I joined the rest of my crowd standing by the bar using the light from their phones to read the menu. We asked a passing waiter if there were any tables we could sit at, and even though there were about ten spare, he still took time to look us up and down before saying he’d see what he could do. Five minutes later he returned and gave us the best seat in the house. We had arrived early for a few cocktails and a chance to soak the place up, and the table we had was ideal for people watching. It’s hard not to be taken by the place, with the seductive lighting, the blasting funky house music and the crowd of wealthy and glamorous people. You could easily be in a Vegas nightclub, or on the set of Made In Chelsea. So we sat back and observed the catwalk to the toilet. A little note before coming is that you really do need to practise that strut.

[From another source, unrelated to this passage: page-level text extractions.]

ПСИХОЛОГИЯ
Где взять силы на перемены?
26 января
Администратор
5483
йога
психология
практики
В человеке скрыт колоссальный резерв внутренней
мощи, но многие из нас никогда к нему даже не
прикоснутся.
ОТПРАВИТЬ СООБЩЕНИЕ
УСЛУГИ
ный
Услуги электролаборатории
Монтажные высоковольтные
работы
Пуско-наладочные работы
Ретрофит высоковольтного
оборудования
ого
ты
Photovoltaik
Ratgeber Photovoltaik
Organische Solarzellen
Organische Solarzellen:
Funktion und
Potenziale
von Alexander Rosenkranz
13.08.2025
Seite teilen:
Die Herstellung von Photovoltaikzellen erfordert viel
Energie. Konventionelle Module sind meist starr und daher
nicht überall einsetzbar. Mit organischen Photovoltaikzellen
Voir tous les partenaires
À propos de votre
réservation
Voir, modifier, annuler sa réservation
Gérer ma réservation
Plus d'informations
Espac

We ordered four desserts- a banana split that supposedly had a saffron crumble, the Nobu Chocolate Tart that comes with all of the show of pouring hot chocolate sauce onto a chocolate sphere, melting it to reveal the tart beneath, Mochi (Japense rice cake) filled with coconut ice cream that were by far the best, and the last was some sort of trifle with a green tea sponge. The desserts were tasty and quickly demolished, as anything drowned in rich chocolate sauce would be.
Overall the food was great, without anything really standing out. It was how good Japanese should be- fresh, clean cut and simply presented. But you can probably count the price of each bite at Nobu, which works out at about £5. The portions here are designed for the tight waisted glamorous women who eat here, and you’ll need to order at least 3-4 dishes per person to get your fill.

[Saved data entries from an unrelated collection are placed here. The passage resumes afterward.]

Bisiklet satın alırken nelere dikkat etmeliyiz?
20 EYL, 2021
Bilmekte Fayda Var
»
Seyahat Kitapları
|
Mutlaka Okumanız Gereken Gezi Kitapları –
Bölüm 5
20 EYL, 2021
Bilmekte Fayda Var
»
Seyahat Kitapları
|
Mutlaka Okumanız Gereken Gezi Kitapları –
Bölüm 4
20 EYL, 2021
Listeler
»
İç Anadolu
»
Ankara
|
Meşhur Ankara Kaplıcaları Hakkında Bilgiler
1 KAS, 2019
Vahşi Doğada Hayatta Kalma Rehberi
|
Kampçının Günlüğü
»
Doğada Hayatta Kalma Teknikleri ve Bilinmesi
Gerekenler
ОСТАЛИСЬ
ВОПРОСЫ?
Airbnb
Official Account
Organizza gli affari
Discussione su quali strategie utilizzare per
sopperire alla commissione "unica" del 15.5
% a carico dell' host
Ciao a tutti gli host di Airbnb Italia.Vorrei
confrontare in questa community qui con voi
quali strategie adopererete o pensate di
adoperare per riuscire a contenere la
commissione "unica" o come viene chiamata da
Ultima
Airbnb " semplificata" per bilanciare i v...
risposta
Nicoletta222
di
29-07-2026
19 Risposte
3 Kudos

What really lets Nobu down is the service. Three times the waiter whisked away food before we had finished. And not once was there any real attempt to make us feel welcome. At 15% service charge, the highest I’ve seen in London, it should be a lot better. All I can think is that service is their way of making you pay for the privilege of being there, of being allowed through those front doors into this glamorous world.

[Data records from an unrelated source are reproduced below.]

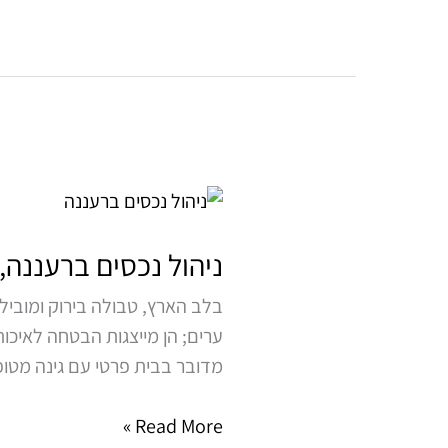
ניהול
נכסים
ברעננה,
ניהול נכסים ברעננה,
כפר
בלב הארץ, טבולה בירוק ומובילה
סבא
ערים; הן מייצגות הבטחה לאיכו
והוד
מדובר בבית פרטי עם גינה מטופח
השרון
Read More »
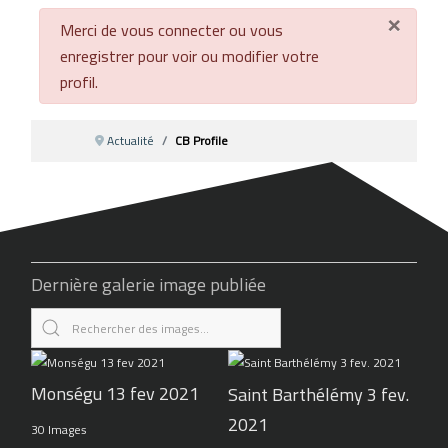
×
danger
Merci de vous connecter ou vous
enregistrer pour voir ou modifier votre
profil.
Actualité
CB Profile
Dernière galerie image publiée
Monségu 13 fev 2021
Saint Barthélémy 3 fev.
2021
30 Images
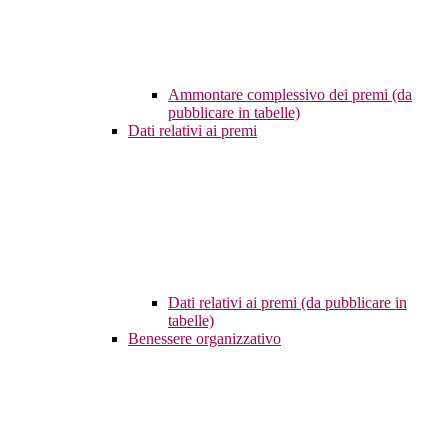
Ammontare complessivo dei premi (da
pubblicare in tabelle)
Dati relativi ai premi
Dati relativi ai premi (da pubblicare in
tabelle)
Benessere organizzativo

I’d recommend Nobu to everybody, not for the food, but just to see it and so that you can say you’ve been. I have complained about the prices, but I will inevitably go back. You can’t not enjoy yourself. The atmosphere is infectious. That’s what Nobu is. You’re paying for an experience. You give them a hundred pound a head, and for two hours you feel like part of the in-crowd, and I guess for a lot of people that is enough to keep them going back. There are far better Japanese restaurants in London, and even if you want to pay top prices, you’re much better off doing so at Zuma, Hakkasan or Roka, but Nobu still has a glamorous appeal to it, and you leave feeling more than satisfied (although admittedly still slightly hungry).